Wooden Tomato Stakes Views
What's your favorite tomato support? Take our poll and let us know. (You can find the poll at the top of the right-hand column.) Do you prefer Tomato Cages, Tomato Ladders, Rainbow Spiral Supports, wooden stakes or something of your own invention? If you have more to say about your choice, please make a comment (click on Comments at the bottom of this post).
I use wooden surveyor stakes to hold up my tomatoes. They are the perfect height(6 ft.) for my plants. They are strong, rugged,and have rough sides so the tie-ups don't slip. They are pointed on one end so they go in and come out easily. They don't give you plants metal burn and they are recyclable. They cost less than a buck apiece (36 for $23)and I get three to four years use out of them. For tie-ups I use old shirts and old tee shirts and they get recycled to. I just love to go out and tie up the braches and watch them babies grow!
I use wooden stakes, reinforced with 3/8 rebar because the ground underneath my garden soil is too hard to drive a wooden stake into. (We call it Southern Maryland Cement. ) But, I'm will try Dick the Trombone Player's idea and use 1/2 electrical conduit. I grow determinate and indeterminate plants. I sucker all the plants and cut the indies off at five clusters of blossoms, because I'm more interested in tomatoes than I am in tomato plant.
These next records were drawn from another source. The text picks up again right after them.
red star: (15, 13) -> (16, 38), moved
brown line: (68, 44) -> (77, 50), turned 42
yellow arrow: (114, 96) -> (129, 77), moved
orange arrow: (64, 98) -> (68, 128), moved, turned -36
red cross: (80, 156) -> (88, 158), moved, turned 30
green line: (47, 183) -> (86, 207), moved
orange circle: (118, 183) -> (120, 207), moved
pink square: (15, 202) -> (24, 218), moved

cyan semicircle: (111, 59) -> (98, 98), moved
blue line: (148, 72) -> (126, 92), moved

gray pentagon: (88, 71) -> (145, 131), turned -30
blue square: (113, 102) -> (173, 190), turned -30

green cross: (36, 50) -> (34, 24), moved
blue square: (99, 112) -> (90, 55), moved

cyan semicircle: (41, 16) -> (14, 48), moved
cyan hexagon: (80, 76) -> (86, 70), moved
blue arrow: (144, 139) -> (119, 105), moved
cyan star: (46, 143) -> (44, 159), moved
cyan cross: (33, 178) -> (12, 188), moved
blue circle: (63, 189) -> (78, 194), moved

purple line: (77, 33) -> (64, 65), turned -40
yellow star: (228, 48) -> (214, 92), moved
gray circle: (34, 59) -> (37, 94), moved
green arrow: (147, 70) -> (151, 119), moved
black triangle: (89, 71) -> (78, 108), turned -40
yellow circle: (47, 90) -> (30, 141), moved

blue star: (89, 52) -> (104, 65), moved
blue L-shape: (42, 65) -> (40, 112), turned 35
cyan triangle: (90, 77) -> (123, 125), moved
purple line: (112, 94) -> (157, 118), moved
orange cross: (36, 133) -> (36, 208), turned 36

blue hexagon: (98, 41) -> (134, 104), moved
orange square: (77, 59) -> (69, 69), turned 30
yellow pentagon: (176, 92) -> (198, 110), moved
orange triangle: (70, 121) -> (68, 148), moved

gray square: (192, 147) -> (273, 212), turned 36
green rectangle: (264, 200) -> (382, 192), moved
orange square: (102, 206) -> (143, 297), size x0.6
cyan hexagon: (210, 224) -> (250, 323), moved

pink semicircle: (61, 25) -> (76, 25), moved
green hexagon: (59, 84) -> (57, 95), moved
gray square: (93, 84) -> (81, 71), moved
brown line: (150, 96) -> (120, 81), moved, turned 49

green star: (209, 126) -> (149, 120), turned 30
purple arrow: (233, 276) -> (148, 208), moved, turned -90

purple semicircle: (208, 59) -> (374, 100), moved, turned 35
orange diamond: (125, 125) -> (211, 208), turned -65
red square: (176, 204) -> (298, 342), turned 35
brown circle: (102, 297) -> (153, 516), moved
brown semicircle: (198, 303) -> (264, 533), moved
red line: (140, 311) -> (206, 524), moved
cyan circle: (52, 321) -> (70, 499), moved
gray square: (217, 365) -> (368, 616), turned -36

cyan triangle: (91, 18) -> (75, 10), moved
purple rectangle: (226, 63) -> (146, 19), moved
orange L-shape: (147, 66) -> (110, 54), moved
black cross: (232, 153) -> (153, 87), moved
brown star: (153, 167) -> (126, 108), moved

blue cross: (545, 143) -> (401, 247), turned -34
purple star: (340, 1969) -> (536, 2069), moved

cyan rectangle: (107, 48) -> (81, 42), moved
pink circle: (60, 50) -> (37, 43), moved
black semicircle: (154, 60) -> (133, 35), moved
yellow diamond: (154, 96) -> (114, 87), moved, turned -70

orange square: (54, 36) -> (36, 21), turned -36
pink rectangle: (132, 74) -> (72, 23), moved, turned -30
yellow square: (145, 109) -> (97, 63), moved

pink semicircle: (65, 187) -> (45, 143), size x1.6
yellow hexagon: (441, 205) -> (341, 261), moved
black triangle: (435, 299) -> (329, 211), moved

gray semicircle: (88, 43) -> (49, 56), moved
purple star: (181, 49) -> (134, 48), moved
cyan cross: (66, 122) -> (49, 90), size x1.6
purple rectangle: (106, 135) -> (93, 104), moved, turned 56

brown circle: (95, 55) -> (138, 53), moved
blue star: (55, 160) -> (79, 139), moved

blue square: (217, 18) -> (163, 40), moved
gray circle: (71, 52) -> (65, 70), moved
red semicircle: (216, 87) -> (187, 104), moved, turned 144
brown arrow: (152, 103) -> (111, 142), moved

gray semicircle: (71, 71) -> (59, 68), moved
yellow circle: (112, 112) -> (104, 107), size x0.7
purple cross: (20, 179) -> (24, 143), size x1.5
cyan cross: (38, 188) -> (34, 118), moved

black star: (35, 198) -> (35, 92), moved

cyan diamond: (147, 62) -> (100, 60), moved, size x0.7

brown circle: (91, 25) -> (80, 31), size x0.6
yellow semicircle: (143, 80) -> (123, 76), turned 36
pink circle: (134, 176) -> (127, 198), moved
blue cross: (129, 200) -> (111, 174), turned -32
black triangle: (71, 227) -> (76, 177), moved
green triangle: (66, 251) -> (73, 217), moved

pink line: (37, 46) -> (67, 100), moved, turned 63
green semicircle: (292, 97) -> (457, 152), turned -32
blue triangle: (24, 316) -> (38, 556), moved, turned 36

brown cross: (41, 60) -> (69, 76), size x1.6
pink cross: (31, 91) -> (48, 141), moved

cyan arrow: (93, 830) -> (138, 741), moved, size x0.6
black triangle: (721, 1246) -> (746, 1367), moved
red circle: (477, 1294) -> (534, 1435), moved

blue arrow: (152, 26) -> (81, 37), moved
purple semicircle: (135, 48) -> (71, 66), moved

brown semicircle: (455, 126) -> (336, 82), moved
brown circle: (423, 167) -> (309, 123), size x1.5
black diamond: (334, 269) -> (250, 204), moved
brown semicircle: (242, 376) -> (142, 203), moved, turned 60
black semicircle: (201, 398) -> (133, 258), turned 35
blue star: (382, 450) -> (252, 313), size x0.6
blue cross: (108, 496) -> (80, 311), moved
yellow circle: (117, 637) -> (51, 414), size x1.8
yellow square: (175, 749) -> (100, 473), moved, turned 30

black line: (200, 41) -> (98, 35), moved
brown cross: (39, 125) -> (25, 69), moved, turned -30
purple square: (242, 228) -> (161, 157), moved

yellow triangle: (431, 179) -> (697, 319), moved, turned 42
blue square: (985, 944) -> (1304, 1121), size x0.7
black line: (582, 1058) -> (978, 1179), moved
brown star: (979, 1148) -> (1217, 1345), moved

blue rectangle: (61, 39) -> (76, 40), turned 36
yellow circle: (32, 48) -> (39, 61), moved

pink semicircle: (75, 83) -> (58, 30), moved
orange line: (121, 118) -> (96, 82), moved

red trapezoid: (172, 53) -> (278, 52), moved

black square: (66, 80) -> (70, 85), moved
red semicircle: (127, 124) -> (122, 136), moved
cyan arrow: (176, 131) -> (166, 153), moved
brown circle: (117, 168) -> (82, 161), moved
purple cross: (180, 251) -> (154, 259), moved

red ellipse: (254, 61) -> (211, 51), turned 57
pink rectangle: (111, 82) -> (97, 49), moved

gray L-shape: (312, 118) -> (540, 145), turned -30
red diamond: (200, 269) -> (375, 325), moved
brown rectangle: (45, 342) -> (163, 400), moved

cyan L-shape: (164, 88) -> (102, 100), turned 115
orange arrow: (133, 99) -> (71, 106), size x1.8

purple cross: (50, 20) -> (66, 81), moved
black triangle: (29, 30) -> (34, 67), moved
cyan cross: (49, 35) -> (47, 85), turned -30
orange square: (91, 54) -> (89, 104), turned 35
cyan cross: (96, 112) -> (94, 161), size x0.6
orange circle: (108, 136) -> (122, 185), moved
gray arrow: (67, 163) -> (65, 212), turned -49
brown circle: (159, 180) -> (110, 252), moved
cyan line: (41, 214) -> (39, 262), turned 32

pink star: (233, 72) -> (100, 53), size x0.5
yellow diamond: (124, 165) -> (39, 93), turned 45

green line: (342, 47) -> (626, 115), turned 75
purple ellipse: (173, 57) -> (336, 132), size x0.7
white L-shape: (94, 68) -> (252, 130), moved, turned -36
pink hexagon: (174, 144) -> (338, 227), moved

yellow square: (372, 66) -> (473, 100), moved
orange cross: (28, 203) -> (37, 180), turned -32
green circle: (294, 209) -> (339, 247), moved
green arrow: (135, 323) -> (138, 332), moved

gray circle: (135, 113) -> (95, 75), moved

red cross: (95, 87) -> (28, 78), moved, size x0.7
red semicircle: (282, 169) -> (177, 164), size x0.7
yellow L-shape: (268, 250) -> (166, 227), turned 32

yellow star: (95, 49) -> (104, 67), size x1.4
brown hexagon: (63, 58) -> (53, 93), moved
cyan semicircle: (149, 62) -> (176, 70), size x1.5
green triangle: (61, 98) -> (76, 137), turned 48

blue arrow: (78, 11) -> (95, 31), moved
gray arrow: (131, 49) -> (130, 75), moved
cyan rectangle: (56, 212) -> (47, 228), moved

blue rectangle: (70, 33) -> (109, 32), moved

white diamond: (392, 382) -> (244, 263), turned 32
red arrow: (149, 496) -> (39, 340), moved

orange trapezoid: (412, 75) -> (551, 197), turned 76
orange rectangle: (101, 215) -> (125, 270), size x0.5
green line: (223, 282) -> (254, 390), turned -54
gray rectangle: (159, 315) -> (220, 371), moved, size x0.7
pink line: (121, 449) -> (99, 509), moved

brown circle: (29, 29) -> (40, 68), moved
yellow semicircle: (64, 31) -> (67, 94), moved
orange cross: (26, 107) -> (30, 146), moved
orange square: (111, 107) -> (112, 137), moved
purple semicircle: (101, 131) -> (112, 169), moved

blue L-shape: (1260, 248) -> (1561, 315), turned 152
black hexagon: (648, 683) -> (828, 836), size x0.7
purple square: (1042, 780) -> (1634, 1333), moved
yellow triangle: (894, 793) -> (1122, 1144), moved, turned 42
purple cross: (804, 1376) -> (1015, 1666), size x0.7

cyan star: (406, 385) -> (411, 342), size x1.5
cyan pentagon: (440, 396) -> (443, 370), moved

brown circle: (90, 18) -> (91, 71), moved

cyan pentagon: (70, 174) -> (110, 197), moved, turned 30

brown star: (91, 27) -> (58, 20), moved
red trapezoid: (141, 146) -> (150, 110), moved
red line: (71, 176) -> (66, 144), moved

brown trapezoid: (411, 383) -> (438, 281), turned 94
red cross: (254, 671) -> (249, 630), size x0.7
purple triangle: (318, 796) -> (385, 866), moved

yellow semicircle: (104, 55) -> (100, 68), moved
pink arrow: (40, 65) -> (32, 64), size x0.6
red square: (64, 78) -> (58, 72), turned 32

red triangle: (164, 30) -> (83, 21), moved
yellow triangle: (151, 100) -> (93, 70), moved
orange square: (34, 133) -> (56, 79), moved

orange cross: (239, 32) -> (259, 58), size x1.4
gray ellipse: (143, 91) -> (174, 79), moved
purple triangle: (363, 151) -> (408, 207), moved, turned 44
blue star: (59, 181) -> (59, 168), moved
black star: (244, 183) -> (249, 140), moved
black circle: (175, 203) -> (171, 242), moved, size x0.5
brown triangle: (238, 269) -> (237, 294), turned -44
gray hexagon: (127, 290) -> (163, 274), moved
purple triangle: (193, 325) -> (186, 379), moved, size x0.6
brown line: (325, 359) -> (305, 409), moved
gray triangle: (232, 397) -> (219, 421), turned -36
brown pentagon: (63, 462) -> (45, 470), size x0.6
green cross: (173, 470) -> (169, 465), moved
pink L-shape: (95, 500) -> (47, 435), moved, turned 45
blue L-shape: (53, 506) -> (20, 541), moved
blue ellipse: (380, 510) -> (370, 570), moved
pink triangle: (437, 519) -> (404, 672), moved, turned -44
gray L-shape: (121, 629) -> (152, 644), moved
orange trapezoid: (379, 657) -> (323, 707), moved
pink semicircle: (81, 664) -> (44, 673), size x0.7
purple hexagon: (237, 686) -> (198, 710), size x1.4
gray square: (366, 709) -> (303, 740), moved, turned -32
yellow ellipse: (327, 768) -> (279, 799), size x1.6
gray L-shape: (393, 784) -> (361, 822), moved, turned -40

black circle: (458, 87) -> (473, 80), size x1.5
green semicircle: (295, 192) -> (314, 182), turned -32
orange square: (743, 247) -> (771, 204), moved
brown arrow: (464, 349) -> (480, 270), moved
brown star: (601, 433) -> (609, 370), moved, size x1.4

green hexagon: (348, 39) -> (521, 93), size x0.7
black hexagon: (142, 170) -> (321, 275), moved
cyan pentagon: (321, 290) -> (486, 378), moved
Staking requires wooden or metal stakes 5 to 6 feet long for indeterminate varieties and 3 to 4 feet long for determinate varieties. Wooden stakes should be at least 1 inch square. Metal stakes can be of smaller diameter and have the advantage of lasting many years. Do not use chemically treated wood. Sections of concrete reinforcing rods (rebar) make excellent tomato stakes.